The first thing you’ll notice about Loft at U Walk is that it isn’t actually a loft at all – it’s anchored firmly on the ground floor with not a single step in sight.
Yet the surprises don’t stop there. Every dish on the carb-heavy menu, whisked past arty gold sculptures by staff clad in dark fabric capes, brings with it a new twist or turn that often borders on the bizarre.
The burrata is served warm and deep-fried in a herby crust. Vietnamese rice is served in a coconut shell (“good for a party”, the menu notes).
The truffle wedges, doused in thick lashings of cheese sauce, are finished tableside with a hearty frisson of fungus after being revealed from beneath a glass dome with a wisp of smoke.

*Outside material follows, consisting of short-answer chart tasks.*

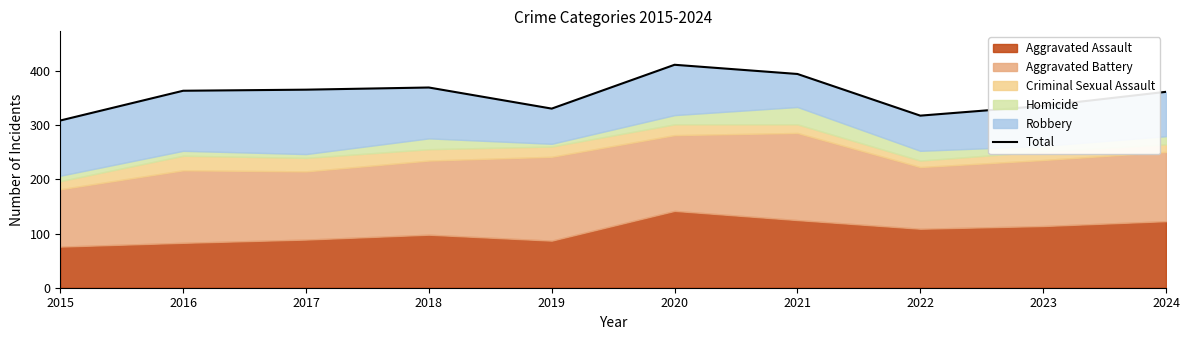

At which label is the value closest to 360?

2024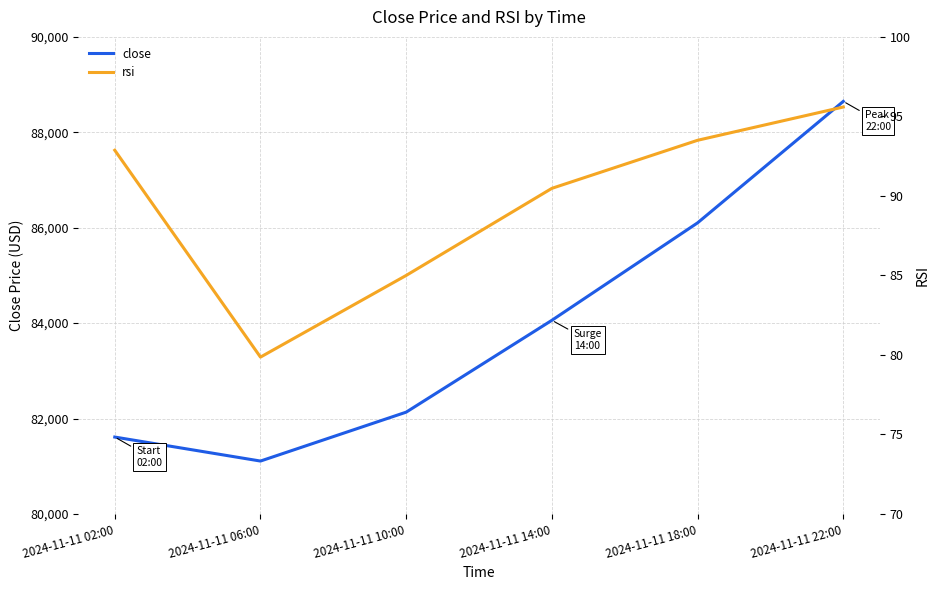

Which series changed the most between 2024-11-11 10:00 and 2024-11-11 22:00?

close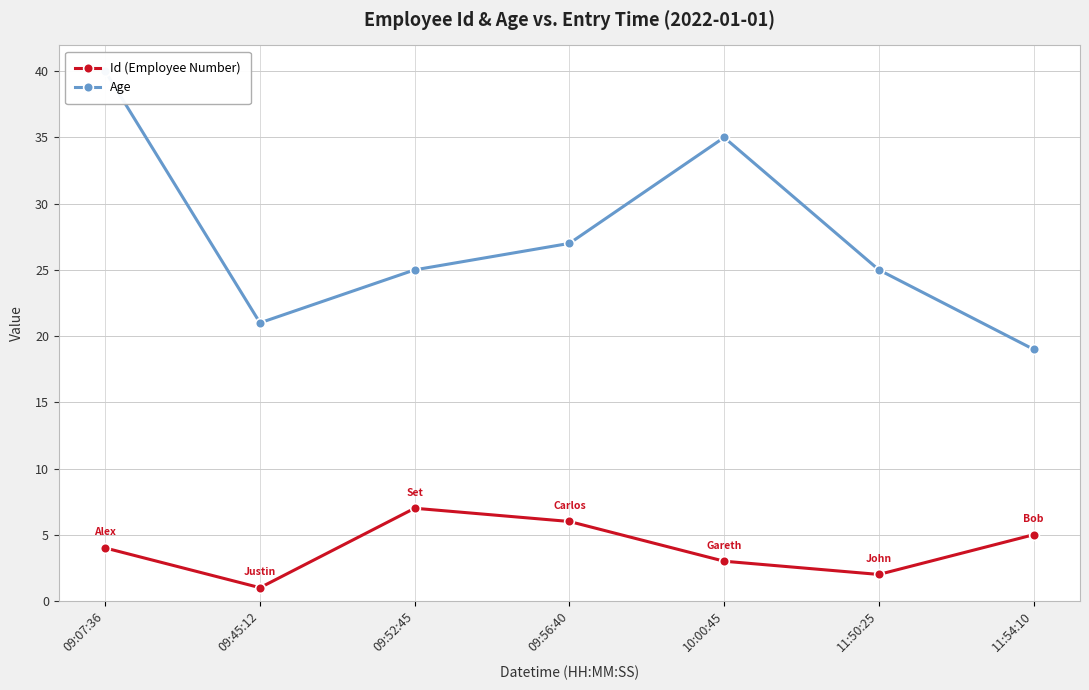

How many lines are shown in the chart?

2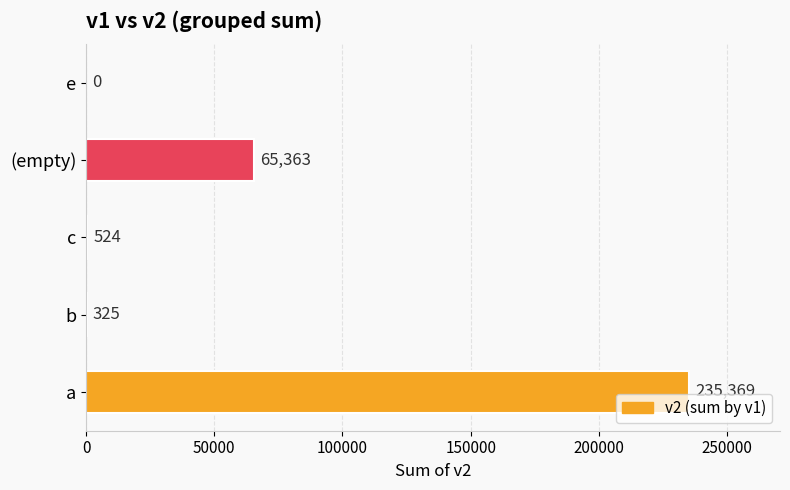

What is the greatest value displayed?

235369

But it seems to have found its crowd. Late into the evening, the restaurant is near-full with trendy young couples and large groups savouring the dark, moody interiors and beatsy playlist that wouldn’t be out of place at MDLBeast Soundstorm.
Looking beyond the gimmicks, the simpler dishes show some promise, with creative presentation elevating options like the beetroot salad with balsamic and candied goat cheese.
The option of zaatar salt and sumac is a welcome addition to the Loft Fries. But just as we’re beginning to relax, a whole chicken wings by on a complex piece of wheeled steam-punk style furniture with its own elevated spotlight.
So what does it all mean? We’re not really sure. For all we know, we might have been the unwilling participants in a complex piece of modern art.
But if you’re a fan of edgy dining concepts, swooshing fabric capes and darkness, Loft is worth adding to your list – not least to see if you can figure it all out.